■ **Requirement 1**:
In the silverweed text, what was the plant's older name?
■ **Requirement 2**:
From the silverweed text, extract everything from "Up until the" down to "quantity and quality.", copied word for word.

■ **Document section**:
- - - -

Silverweed Potentilla anserina
|Status||Green - Least concern|
|Best Time to See||May, June, July, August|
|Habitat||Grassland, Wetland, Coastal|
‘Honey under ground, Silverweed of spring. Honey and condiment, Whisked whey of summer. Honey and fruitage, Carrot of Autumn. Honey and crunching, Nuts of winter’ – Alexander Carmichael, ‘Carmina Gadelica’
As its name suggests, the compound leaves of this wildflower have a silvery sheen, with leaflets arranged in pairs. The older name was Wild Tansy since the leaves are similar to those of Tanacetum vulgare in miniature.
When in bloom, it prduces a dainty, yellow, saucer-shaped flower with five petals. Frequently forms large patches over trampled or damp disturbed ground.
It is found throughout the UK.
Wasteland, pastures, waysides, sand dunes, roadsides and damp places such as the margins of ponds.
Best time to see
Flowers from May to August.
Did you know?
Silverweed was allegedly plucked by Roman soldiers to use as padding in their shoes - no doubt to ease the strain of a long march down their roads! This perhaps explains the vernacular names for the plants including Traveller's ease and Traveller's joy. The original jogger’s inner-sole was perhaps used because it flourishes even when trampled and was said to keep the feet of long-distance messengers cool and dry.
Up until the end of the nineteenth century, the roots were eaten in times of famine especially in the Scottish highlands and islands, and they were cultivated. In North Uist it was said a man could sustain himself on a square of ground his own length growing silverweed. Suitable common land was allocated by lottery in the same way as fishing grounds. The roots could be traded for meal or corn of the same quantity and quality.

- - - -

Stored items:
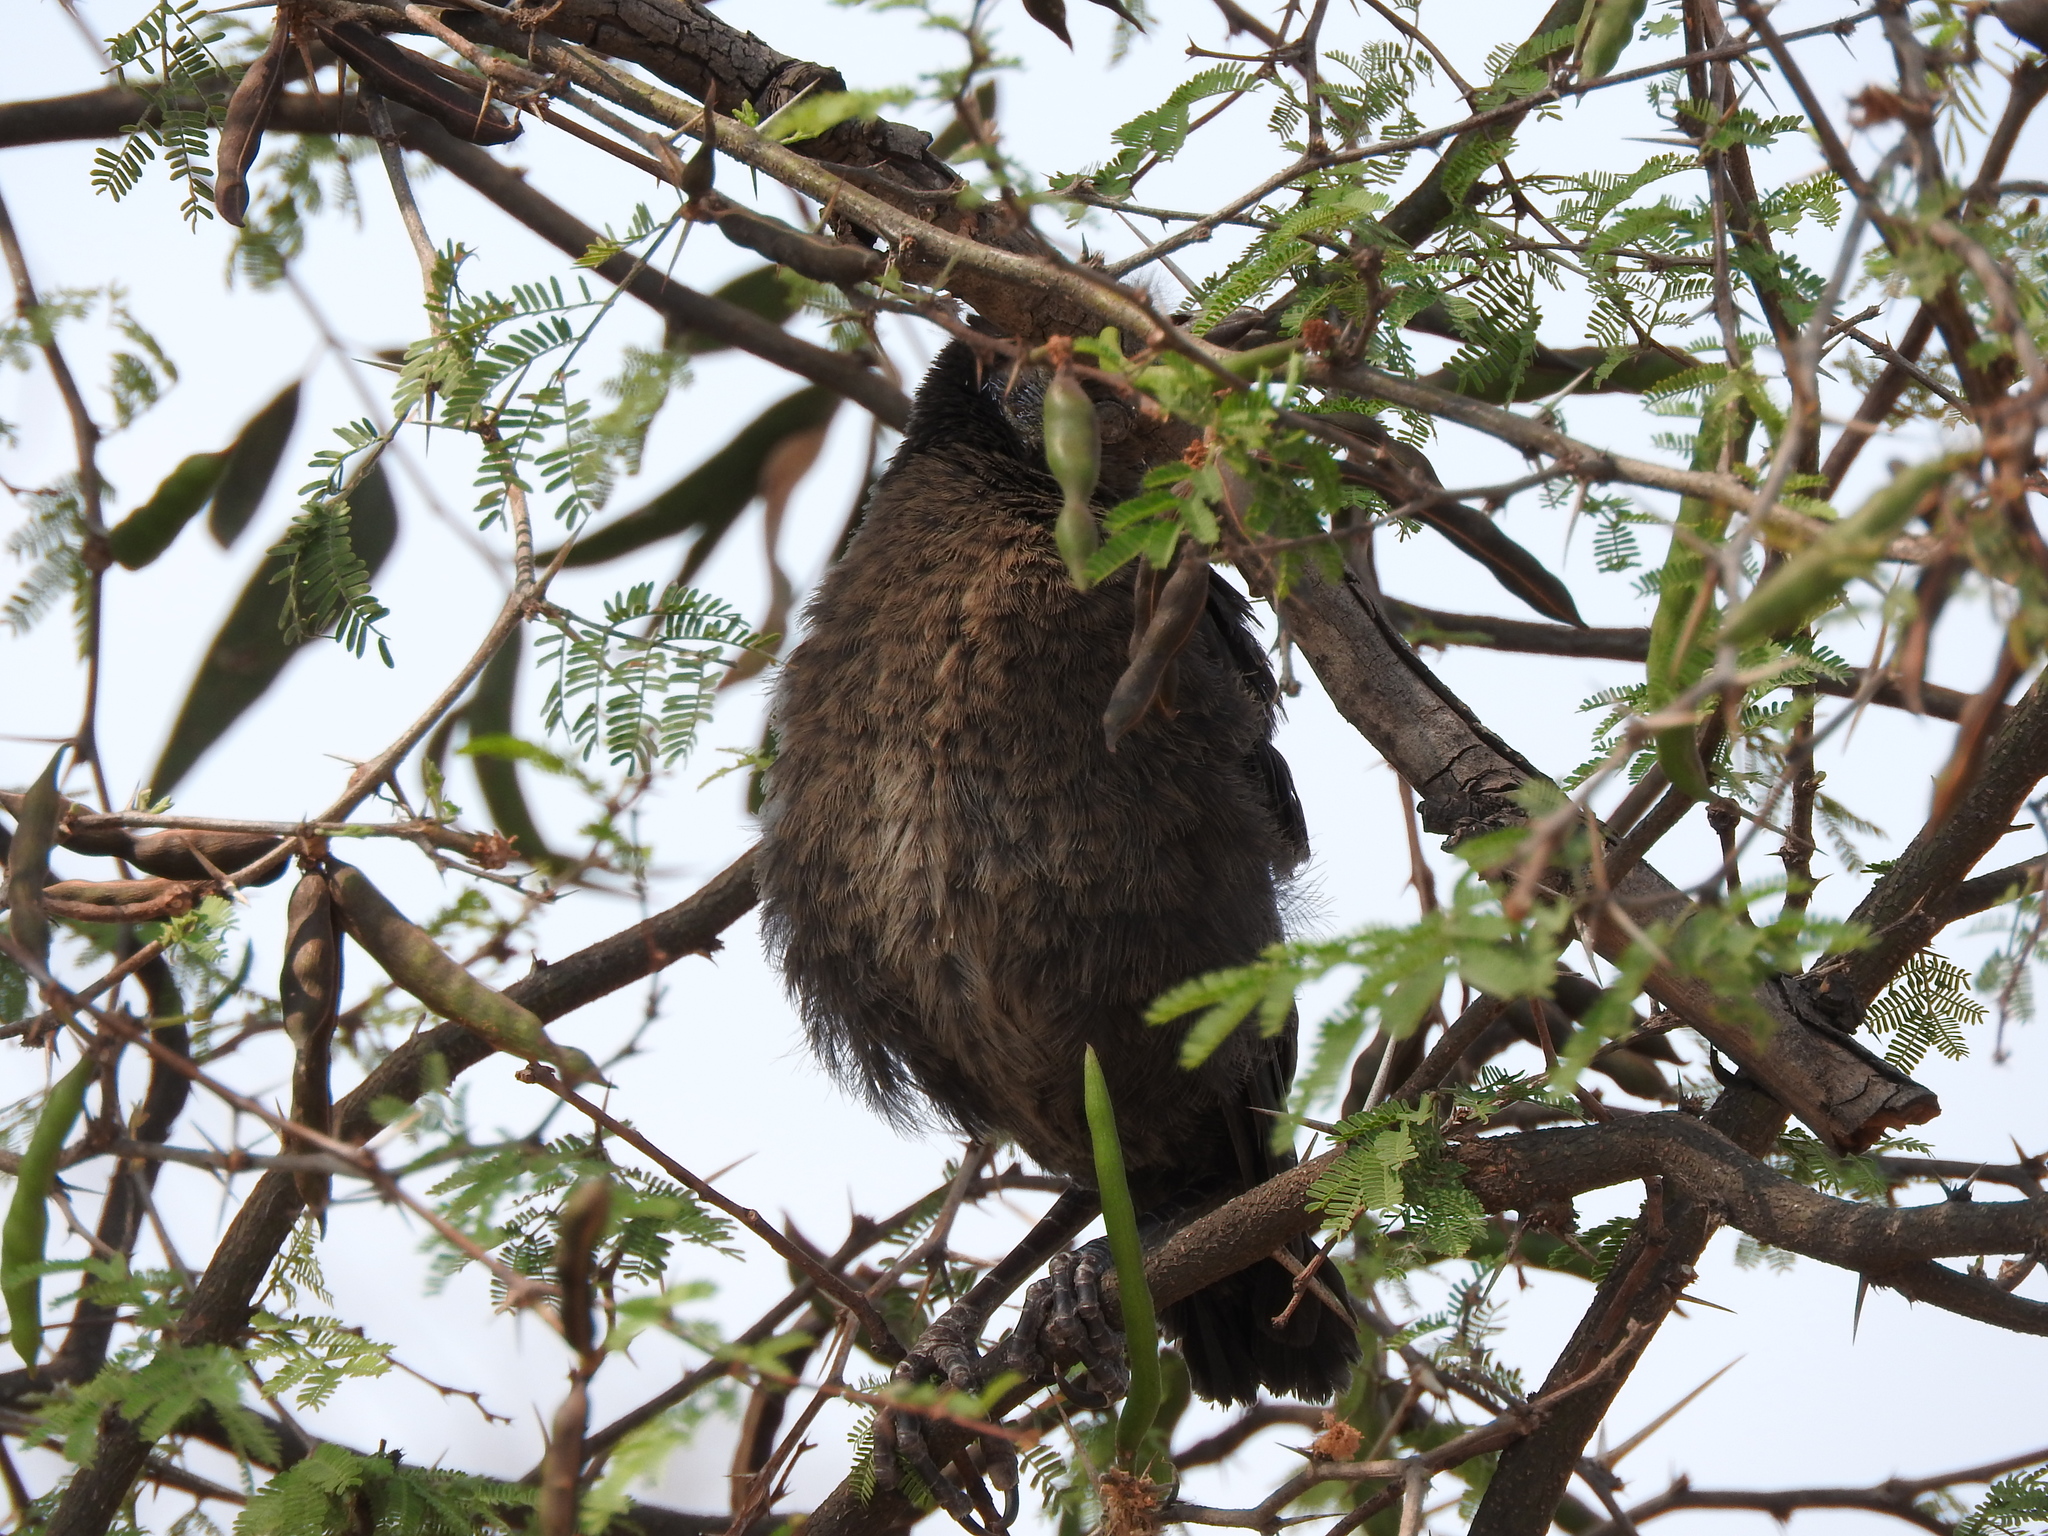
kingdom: Animalia
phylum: Chordata
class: Aves
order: Passeriformes
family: Icteridae
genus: Quiscalus
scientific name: Quiscalus mexicanus
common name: Great-tailed grackle
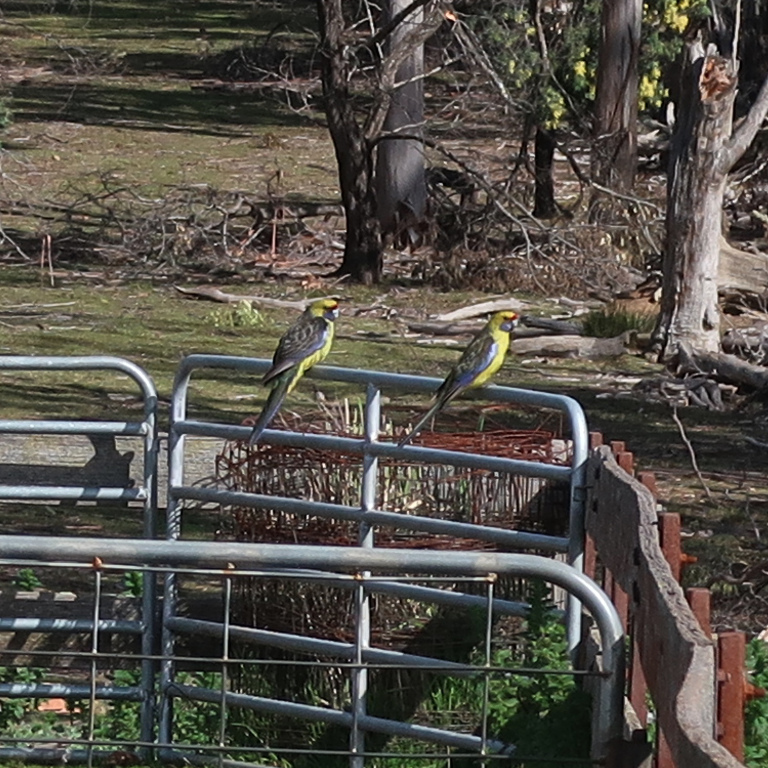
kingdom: Animalia
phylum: Chordata
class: Aves
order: Psittaciformes
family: Psittacidae
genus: Platycercus
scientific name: Platycercus caledonicus
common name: Green rosella
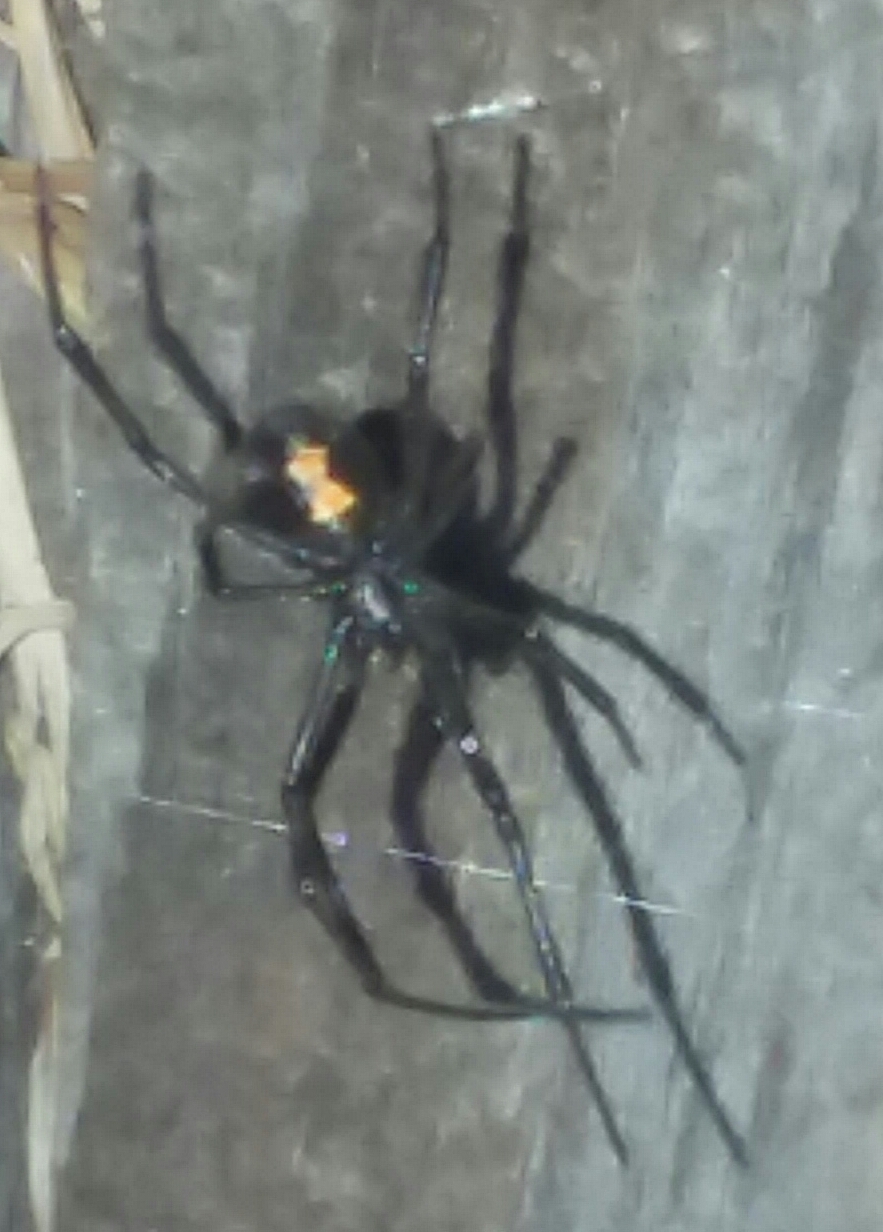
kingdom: Animalia
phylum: Arthropoda
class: Arachnida
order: Araneae
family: Theridiidae
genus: Latrodectus
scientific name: Latrodectus hesperus
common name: Western black widow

- - - -

■ **Exercise output 1**:
Wild Tansy

■ **Exercise output 2**:
Up until the end of the nineteenth century, the roots were eaten in times of famine especially in the Scottish highlands and islands, and they were cultivated. In North Uist it was said a man could sustain himself on a square of ground his own length growing silverweed. Suitable common land was allocated by lottery in the same way as fishing grounds. The roots could be traded for meal or corn of the same quantity and quality.